Belarus opposition leader Tikhanouskaya in Lithuania

  11 August 2020    Read: 754
Belarus opposition leader Tikhanouskaya in Lithuania

Belarusian opposition leader Svetlana Tikhanouskaya has joined her children in neighbouring Lithuania, its foreign minister said on Tuesday, after two nights of clashes following the contested re-election of President Alexander Lukashenko.

The 37-year-old Tikhanouskaya emerged from obscurity a few weeks ago to mount the biggest challenge in years to Lukashenko’s rule, standing for election after her blogger husband was jailed.

“Svetlana #Tikhanovskaya is safe. She is in #Lithuania,” Lithuanian Foreign Minister Linas Linkevicius tweeted.

There had been concern about Tikhanouskaya’s whereabouts after her campaign team said on Monday they had been unable to reach her by phone hours after she was known to have left a meeting with central election commission officials.

At least one person died as police clashed with protesters on Monday after the opposition accused Lukashenko of rigging the vote amid widespead criticism from Western leaders.

Helmeted police fired tear gas, rubber bullets and stun grenades and used batons to disperse thousands of people in Minsk in a second night of violence.

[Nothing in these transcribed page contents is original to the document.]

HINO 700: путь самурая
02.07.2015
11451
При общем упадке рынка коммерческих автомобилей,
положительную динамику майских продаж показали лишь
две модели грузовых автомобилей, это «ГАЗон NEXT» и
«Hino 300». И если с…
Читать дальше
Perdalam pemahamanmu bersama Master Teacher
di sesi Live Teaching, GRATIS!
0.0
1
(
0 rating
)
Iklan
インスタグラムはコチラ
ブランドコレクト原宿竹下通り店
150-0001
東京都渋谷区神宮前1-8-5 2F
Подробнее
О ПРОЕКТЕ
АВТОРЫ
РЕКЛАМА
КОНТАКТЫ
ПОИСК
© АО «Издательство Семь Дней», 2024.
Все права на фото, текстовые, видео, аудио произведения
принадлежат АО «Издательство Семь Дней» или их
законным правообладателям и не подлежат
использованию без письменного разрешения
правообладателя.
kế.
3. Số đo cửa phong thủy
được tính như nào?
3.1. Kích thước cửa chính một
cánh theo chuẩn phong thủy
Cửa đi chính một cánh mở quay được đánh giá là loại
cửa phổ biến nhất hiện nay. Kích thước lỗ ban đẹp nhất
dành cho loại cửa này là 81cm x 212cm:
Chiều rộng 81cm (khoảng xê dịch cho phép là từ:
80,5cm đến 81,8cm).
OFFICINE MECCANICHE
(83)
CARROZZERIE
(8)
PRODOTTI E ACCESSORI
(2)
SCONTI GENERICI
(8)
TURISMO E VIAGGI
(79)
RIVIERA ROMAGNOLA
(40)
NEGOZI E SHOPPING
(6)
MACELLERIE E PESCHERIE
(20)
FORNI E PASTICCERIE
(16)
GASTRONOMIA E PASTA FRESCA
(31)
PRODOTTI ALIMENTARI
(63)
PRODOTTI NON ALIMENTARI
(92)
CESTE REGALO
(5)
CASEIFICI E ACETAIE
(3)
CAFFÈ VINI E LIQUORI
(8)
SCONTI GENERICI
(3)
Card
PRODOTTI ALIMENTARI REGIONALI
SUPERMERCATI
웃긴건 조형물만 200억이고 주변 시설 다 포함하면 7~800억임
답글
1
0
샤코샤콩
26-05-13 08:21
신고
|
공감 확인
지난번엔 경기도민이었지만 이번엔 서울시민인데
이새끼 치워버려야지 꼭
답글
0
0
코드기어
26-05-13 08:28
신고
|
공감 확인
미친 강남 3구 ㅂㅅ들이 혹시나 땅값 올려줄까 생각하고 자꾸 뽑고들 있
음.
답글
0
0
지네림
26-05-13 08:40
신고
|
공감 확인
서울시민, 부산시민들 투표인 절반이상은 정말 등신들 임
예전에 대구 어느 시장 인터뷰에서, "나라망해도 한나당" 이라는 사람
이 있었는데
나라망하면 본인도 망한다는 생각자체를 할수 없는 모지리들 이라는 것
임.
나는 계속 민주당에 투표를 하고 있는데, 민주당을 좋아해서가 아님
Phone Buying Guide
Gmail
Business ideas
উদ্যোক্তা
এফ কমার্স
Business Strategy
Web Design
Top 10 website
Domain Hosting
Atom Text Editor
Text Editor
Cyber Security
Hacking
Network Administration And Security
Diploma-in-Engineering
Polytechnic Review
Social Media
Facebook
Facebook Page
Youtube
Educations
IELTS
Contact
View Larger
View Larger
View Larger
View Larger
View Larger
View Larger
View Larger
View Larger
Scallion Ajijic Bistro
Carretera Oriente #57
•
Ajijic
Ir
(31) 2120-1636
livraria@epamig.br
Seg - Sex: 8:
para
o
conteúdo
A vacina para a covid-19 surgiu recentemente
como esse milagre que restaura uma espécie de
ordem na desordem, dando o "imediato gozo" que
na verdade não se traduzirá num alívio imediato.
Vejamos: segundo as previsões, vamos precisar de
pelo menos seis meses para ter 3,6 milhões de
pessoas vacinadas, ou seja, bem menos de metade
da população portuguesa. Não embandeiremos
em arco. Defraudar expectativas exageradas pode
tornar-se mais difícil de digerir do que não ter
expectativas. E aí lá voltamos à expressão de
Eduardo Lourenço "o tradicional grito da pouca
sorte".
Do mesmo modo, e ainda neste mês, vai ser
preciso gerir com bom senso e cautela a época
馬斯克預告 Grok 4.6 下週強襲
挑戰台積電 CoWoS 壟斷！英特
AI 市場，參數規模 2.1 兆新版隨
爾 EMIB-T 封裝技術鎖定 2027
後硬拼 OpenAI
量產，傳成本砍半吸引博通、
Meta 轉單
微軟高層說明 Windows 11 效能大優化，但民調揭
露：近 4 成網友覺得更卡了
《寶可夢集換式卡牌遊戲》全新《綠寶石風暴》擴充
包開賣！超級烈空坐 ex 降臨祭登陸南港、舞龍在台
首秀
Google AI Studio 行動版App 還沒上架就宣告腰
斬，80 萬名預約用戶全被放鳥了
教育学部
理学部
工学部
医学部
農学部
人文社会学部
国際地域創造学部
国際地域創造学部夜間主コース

Protesters set up barricades in several areas and threw petrol bombs.

Local media reported clashes breaking out in other towns.

In power for more than a quarter of a century, Lukashenko has compared the protesters to criminal gangs and dangerous revolutionaries with shadowy foreign backers.

Tikhanouskaya’s campaign rallies drew some of the biggest crowds since the fall of the Soviet Union in 1991. A former English teacher, she was initially reluctant to stand, saying she had received an anonymous threat of having her children taken away.

She had moved them abroad during the campaign.

“She is resting with her children,” Lithuania’s foreign ministry spokeswoman told Reuters by phone.

On Monday, Tikhanouskaya told reporters she considered herself the election winner.

“The authorities need to think about peaceful ways to hand over power,” she said. “Of course we do not recognise the results.”